A word-for-word restatement of every record is required.

BEGIN WORKING DATA

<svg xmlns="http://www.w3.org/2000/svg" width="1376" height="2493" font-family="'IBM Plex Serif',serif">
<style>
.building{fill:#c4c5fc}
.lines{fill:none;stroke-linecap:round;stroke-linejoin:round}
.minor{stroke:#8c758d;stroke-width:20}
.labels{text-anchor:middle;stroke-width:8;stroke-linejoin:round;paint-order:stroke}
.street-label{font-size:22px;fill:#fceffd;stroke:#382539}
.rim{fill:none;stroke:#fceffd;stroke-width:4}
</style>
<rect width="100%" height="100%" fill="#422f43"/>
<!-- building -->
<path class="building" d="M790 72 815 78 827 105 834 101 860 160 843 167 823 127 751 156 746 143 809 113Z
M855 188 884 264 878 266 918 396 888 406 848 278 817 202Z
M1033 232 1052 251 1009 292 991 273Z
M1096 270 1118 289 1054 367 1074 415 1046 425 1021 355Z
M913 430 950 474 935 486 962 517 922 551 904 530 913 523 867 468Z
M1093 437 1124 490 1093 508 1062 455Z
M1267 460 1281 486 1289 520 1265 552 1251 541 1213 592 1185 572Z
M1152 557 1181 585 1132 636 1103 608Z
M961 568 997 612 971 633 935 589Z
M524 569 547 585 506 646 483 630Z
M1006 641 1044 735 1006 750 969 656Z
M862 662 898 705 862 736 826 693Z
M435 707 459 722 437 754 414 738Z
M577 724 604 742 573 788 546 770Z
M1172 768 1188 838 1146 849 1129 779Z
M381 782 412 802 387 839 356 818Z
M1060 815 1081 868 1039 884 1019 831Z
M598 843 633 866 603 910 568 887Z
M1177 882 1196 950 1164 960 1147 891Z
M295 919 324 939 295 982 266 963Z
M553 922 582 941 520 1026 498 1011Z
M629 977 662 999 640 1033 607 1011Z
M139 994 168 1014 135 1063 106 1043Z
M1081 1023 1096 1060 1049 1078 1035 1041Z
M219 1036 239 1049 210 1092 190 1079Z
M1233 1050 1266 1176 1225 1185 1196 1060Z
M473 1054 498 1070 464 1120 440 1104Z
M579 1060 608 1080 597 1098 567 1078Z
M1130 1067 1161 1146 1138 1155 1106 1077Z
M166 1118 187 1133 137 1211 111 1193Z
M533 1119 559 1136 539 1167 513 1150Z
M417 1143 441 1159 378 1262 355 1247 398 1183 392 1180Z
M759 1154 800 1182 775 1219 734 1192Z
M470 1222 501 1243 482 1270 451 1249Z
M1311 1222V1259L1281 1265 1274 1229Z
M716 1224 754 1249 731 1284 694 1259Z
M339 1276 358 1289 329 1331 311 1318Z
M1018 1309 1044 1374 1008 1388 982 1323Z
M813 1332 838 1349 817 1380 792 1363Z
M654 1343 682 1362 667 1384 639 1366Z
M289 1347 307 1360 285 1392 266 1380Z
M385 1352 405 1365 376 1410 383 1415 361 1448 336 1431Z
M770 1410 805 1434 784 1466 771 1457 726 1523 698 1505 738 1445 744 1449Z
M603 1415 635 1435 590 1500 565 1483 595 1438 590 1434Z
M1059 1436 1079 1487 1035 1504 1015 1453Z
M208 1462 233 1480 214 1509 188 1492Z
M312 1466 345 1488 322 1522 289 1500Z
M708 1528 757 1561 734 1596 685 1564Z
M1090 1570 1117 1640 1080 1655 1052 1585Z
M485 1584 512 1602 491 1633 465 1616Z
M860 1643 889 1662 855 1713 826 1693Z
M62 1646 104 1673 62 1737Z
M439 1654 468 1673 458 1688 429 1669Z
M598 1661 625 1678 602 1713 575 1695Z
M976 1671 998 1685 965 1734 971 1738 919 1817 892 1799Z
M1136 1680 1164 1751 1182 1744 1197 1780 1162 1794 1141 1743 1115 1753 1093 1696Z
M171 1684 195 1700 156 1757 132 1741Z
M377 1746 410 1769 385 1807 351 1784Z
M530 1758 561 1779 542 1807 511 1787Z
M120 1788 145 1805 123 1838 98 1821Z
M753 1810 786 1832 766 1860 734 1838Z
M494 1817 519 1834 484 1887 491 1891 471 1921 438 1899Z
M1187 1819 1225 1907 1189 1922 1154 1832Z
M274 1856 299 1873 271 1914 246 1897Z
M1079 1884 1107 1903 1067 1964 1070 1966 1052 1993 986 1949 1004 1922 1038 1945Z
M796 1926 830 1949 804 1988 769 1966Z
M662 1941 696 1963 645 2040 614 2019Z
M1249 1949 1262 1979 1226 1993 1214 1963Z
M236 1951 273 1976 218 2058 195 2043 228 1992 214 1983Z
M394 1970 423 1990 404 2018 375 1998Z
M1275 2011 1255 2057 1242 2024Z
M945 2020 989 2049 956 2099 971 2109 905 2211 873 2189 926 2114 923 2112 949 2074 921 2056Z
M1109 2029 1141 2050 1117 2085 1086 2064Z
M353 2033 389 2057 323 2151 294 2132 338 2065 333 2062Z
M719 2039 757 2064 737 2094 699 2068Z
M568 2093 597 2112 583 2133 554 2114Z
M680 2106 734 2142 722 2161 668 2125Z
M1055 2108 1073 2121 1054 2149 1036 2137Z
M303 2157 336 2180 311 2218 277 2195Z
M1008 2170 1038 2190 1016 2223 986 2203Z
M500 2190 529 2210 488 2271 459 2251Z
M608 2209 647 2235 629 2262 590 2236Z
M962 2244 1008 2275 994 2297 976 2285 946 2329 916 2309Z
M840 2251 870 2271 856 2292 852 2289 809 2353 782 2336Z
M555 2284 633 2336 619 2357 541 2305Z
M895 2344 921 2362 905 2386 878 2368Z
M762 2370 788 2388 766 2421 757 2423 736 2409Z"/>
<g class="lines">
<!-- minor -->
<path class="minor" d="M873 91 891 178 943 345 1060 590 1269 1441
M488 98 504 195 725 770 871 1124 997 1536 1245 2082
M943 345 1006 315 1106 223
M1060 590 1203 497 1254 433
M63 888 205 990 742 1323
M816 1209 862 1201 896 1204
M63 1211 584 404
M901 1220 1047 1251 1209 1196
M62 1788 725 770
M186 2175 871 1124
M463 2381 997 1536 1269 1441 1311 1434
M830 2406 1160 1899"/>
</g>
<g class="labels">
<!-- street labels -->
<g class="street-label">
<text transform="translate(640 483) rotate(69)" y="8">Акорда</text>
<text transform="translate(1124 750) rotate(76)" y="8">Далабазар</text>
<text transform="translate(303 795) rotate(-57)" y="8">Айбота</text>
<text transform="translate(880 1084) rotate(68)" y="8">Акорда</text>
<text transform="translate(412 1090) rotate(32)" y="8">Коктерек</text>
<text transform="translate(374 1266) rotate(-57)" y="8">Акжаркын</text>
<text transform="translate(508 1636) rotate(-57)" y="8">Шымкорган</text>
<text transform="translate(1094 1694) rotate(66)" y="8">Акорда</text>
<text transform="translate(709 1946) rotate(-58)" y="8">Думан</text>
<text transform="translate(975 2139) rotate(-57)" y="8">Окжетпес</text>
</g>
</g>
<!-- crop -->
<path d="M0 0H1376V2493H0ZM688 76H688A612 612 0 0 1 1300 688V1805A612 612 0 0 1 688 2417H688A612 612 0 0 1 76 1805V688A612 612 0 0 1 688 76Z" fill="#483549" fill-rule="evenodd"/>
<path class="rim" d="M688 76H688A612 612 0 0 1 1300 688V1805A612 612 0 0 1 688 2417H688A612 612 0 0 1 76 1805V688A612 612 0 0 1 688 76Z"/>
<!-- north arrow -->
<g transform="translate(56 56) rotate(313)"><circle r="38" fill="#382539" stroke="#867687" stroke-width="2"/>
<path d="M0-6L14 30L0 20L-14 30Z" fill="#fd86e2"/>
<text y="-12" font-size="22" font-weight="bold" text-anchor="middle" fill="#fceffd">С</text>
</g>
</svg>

END WORKING DATA

THE COMPLETED TASK:
<svg xmlns="http://www.w3.org/2000/svg" width="1376" height="2493" font-family="'IBM Plex Serif',serif">
<style>
.building{fill:#c4c5fc}
.lines{fill:none;stroke-linecap:round;stroke-linejoin:round}
.minor{stroke:#8c758d;stroke-width:20}
.labels{text-anchor:middle;stroke-width:8;stroke-linejoin:round;paint-order:stroke}
.street-label{font-size:22px;fill:#fceffd;stroke:#382539}
.rim{fill:none;stroke:#fceffd;stroke-width:4}
</style>
<rect width="100%" height="100%" fill="#422f43"/>
<!-- building -->
<path class="building" d="M790 72 815 78 827 105 834 101 860 160 843 167 823 127 751 156 746 143 809 113Z
M855 188 884 264 878 266 918 396 888 406 848 278 817 202Z
M1033 232 1052 251 1009 292 991 273Z
M1096 270 1118 289 1054 367 1074 415 1046 425 1021 355Z
M913 430 950 474 935 486 962 517 922 551 904 530 913 523 867 468Z
M1093 437 1124 490 1093 508 1062 455Z
M1267 460 1281 486 1289 520 1265 552 1251 541 1213 592 1185 572Z
M1152 557 1181 585 1132 636 1103 608Z
M961 568 997 612 971 633 935 589Z
M524 569 547 585 506 646 483 630Z
M1006 641 1044 735 1006 750 969 656Z
M862 662 898 705 862 736 826 693Z
M435 707 459 722 437 754 414 738Z
M577 724 604 742 573 788 546 770Z
M1172 768 1188 838 1146 849 1129 779Z
M381 782 412 802 387 839 356 818Z
M1060 815 1081 868 1039 884 1019 831Z
M598 843 633 866 603 910 568 887Z
M1177 882 1196 950 1164 960 1147 891Z
M295 919 324 939 295 982 266 963Z
M553 922 582 941 520 1026 498 1011Z
M629 977 662 999 640 1033 607 1011Z
M139 994 168 1014 135 1063 106 1043Z
M1081 1023 1096 1060 1049 1078 1035 1041Z
M219 1036 239 1049 210 1092 190 1079Z
M1233 1050 1266 1176 1225 1185 1196 1060Z
M473 1054 498 1070 464 1120 440 1104Z
M579 1060 608 1080 597 1098 567 1078Z
M1130 1067 1161 1146 1138 1155 1106 1077Z
M166 1118 187 1133 137 1211 111 1193Z
M533 1119 559 1136 539 1167 513 1150Z
M417 1143 441 1159 378 1262 355 1247 398 1183 392 1180Z
M759 1154 800 1182 775 1219 734 1192Z
M470 1222 501 1243 482 1270 451 1249Z
M1311 1222V1259L1281 1265 1274 1229Z
M716 1224 754 1249 731 1284 694 1259Z
M339 1276 358 1289 329 1331 311 1318Z
M1018 1309 1044 1374 1008 1388 982 1323Z
M813 1332 838 1349 817 1380 792 1363Z
M654 1343 682 1362 667 1384 639 1366Z
M289 1347 307 1360 285 1392 266 1380Z
M385 1352 405 1365 376 1410 383 1415 361 1448 336 1431Z
M770 1410 805 1434 784 1466 771 1457 726 1523 698 1505 738 1445 744 1449Z
M603 1415 635 1435 590 1500 565 1483 595 1438 590 1434Z
M1059 1436 1079 1487 1035 1504 1015 1453Z
M208 1462 233 1480 214 1509 188 1492Z
M312 1466 345 1488 322 1522 289 1500Z
M708 1528 757 1561 734 1596 685 1564Z
M1090 1570 1117 1640 1080 1655 1052 1585Z
M485 1584 512 1602 491 1633 465 1616Z
M860 1643 889 1662 855 1713 826 1693Z
M62 1646 104 1673 62 1737Z
M439 1654 468 1673 458 1688 429 1669Z
M598 1661 625 1678 602 1713 575 1695Z
M976 1671 998 1685 965 1734 971 1738 919 1817 892 1799Z
M1136 1680 1164 1751 1182 1744 1197 1780 1162 1794 1141 1743 1115 1753 1093 1696Z
M171 1684 195 1700 156 1757 132 1741Z
M377 1746 410 1769 385 1807 351 1784Z
M530 1758 561 1779 542 1807 511 1787Z
M120 1788 145 1805 123 1838 98 1821Z
M753 1810 786 1832 766 1860 734 1838Z
M494 1817 519 1834 484 1887 491 1891 471 1921 438 1899Z
M1187 1819 1225 1907 1189 1922 1154 1832Z
M274 1856 299 1873 271 1914 246 1897Z
M1079 1884 1107 1903 1067 1964 1070 1966 1052 1993 986 1949 1004 1922 1038 1945Z
M796 1926 830 1949 804 1988 769 1966Z
M662 1941 696 1963 645 2040 614 2019Z
M1249 1949 1262 1979 1226 1993 1214 1963Z
M236 1951 273 1976 218 2058 195 2043 228 1992 214 1983Z
M394 1970 423 1990 404 2018 375 1998Z
M1275 2011 1255 2057 1242 2024Z
M945 2020 989 2049 956 2099 971 2109 905 2211 873 2189 926 2114 923 2112 949 2074 921 2056Z
M1109 2029 1141 2050 1117 2085 1086 2064Z
M353 2033 389 2057 323 2151 294 2132 338 2065 333 2062Z
M719 2039 757 2064 737 2094 699 2068Z
M568 2093 597 2112 583 2133 554 2114Z
M680 2106 734 2142 722 2161 668 2125Z
M1055 2108 1073 2121 1054 2149 1036 2137Z
M303 2157 336 2180 311 2218 277 2195Z
M1008 2170 1038 2190 1016 2223 986 2203Z
M500 2190 529 2210 488 2271 459 2251Z
M608 2209 647 2235 629 2262 590 2236Z
M962 2244 1008 2275 994 2297 976 2285 946 2329 916 2309Z
M840 2251 870 2271 856 2292 852 2289 809 2353 782 2336Z
M555 2284 633 2336 619 2357 541 2305Z
M895 2344 921 2362 905 2386 878 2368Z
M762 2370 788 2388 766 2421 757 2423 736 2409Z"/>
<g class="lines">
<!-- minor -->
<path class="minor" d="M873 91 891 178 943 345 1060 590 1269 1441
M488 98 504 195 725 770 871 1124 997 1536 1245 2082
M943 345 1006 315 1106 223
M1060 590 1203 497 1254 433
M63 888 205 990 742 1323
M816 1209 862 1201 896 1204
M63 1211 584 404
M901 1220 1047 1251 1209 1196
M62 1788 725 770
M186 2175 871 1124
M463 2381 997 1536 1269 1441 1311 1434
M830 2406 1160 1899"/>
</g>
<g class="labels">
<!-- street labels -->
<g class="street-label">
<text transform="translate(640 483) rotate(69)" y="8">Акорда</text>
<text transform="translate(1124 750) rotate(76)" y="8">Далабазар</text>
<text transform="translate(303 795) rotate(-57)" y="8">Айбота</text>
<text transform="translate(880 1084) rotate(68)" y="8">Акорда</text>
<text transform="translate(412 1090) rotate(32)" y="8">Коктерек</text>
<text transform="translate(374 1266) rotate(-57)" y="8">Акжаркын</text>
<text transform="translate(508 1636) rotate(-57)" y="8">Шымкорган</text>
<text transform="translate(1094 1694) rotate(66)" y="8">Акорда</text>
<text transform="translate(709 1946) rotate(-58)" y="8">Думан</text>
<text transform="translate(975 2139) rotate(-57)" y="8">Окжетпес</text>
</g>
</g>
<!-- crop -->
<path d="M0 0H1376V2493H0ZM688 76H688A612 612 0 0 1 1300 688V1805A612 612 0 0 1 688 2417H688A612 612 0 0 1 76 1805V688A612 612 0 0 1 688 76Z" fill="#483549" fill-rule="evenodd"/>
<path class="rim" d="M688 76H688A612 612 0 0 1 1300 688V1805A612 612 0 0 1 688 2417H688A612 612 0 0 1 76 1805V688A612 612 0 0 1 688 76Z"/>
<!-- north arrow -->
<g transform="translate(56 56) rotate(313)"><circle r="38" fill="#382539" stroke="#867687" stroke-width="2"/>
<path d="M0-6L14 30L0 20L-14 30Z" fill="#fd86e2"/>
<text y="-12" font-size="22" font-weight="bold" text-anchor="middle" fill="#fceffd">С</text>
</g>
</svg>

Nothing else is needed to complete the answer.